Besides, he says, that's not the point. Lev Shomea does not judge anyone -- its only objective is to provide crisis assistance to boys who are going through a difficult period in their lives.

And that is done by reintroducing the boys who call the hotline to the fundamental principles of Yiddishkeit.

But wouldn't one expect boys who spend as many as 14 years in and around Torah learning to have at least a basic understanding of the nuts and bolts of Yiddishkeit?

Not necessarily, says Rabbi Greenbaum.

"Most chinuch institutions teach the `what' of religion -- the teitch of a posuk, the pshat of a Mishna, the sikum of a sugya," he says. "Unfortunately, the old-style mechanchim who teach the `why' together with the `what' are now few and far between."

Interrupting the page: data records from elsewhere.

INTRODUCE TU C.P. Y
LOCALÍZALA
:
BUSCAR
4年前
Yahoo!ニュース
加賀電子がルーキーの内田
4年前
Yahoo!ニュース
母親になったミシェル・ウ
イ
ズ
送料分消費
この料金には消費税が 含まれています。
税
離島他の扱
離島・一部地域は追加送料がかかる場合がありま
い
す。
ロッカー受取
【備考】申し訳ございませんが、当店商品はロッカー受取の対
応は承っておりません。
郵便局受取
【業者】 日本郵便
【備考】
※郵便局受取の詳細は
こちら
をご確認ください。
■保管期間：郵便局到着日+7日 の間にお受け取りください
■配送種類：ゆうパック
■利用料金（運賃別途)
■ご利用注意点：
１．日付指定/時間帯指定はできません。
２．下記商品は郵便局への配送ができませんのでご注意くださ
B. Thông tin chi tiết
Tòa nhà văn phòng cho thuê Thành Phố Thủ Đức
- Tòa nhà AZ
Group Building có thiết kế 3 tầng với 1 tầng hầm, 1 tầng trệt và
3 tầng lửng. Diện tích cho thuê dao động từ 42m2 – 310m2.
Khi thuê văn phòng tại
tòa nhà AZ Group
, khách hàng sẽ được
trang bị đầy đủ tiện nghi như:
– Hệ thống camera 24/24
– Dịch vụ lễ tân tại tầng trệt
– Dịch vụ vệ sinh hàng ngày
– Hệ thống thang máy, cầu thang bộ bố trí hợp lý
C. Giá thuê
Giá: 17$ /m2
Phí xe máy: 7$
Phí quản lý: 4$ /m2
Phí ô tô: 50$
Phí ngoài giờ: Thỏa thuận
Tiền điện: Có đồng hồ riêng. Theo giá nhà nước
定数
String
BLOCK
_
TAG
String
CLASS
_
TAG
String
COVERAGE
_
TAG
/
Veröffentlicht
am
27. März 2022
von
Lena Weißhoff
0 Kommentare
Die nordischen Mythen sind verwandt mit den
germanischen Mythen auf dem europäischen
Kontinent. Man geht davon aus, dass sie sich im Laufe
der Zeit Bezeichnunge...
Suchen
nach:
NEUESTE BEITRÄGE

On the other hand, Rabbi Greenbaum says, Lev Shomea caseworkers make it very clear to the boys that the yeshiva system must remain unchanged -- it is first and foremost an institution of academic excellence, just like the ones the rabbonim of today attended in their youth.

"We have to be mekabel the tradition of Slobodka, of Novardok, of Telshe," he says. "This is how the great gedolim of the past transmitted the mesorah to the next generation, and we must follow in their footsteps."

According to Rabbi Greenbaum, the respect that Lev Shomea has for the yeshiva system in general, and mashgichim and roshei yeshiva in particular, is a major component of the hotline's success.

"We act as a buffer between the boys who call and the yeshivas they attend," he explains. "In order for us to be able to walk this tightrope, we have to earn the respect and trust of both sides."

He adds that only when a boy feels that he is missing the fundamental messages of Yiddishkeit, which he should have picked up along the way but evidently didn't, should an outside group such as Lev Shomea step into what until recently has been considered the yeshiva's domain and help the boy gain chizuk.

"In the past, bochurim would pick up these basic principles on their own," Rabbi Greenbaum says. "Today, more often than not, it doesn't happen that way. Lev Shomea's primary role is to fill this vacuum."

Siyata DeShmaya is the Key

Although the majority of cases Lev Shomea deals with have happy endings, not all of them do. And those are the toughest moments of all for the staff.

"It's a very hard moment when you realize you've lost a boy," says Rabbi Greenbaum, his voice catching a bit on the last three words. "What do I do at such times? I daven for the boy. I drive myself crazy thinking what I could have done differently. I loose sleep. I try to convince myself that I did everything in my power, and that if my kavonoh was sincere, he will somehow come back to me one day and I'll get a second chance.

"We see a lot of siyata deShmaya like that. Sometimes you think you've lost a kid -- and then months later he calls you up out of the blue and you get another crack at it."

What motivates Lev Shomea staff members to keep going, day in and day out?

Rabbi Greenbaum laughs. "A psychologist will say that doctors are attracted to medicine because they are afraid of death. I guess the truism applies to me as well. I had a case in my family. I helped the bochur and I discovered that I have some of the tools needed in this kind of work. I want to help others."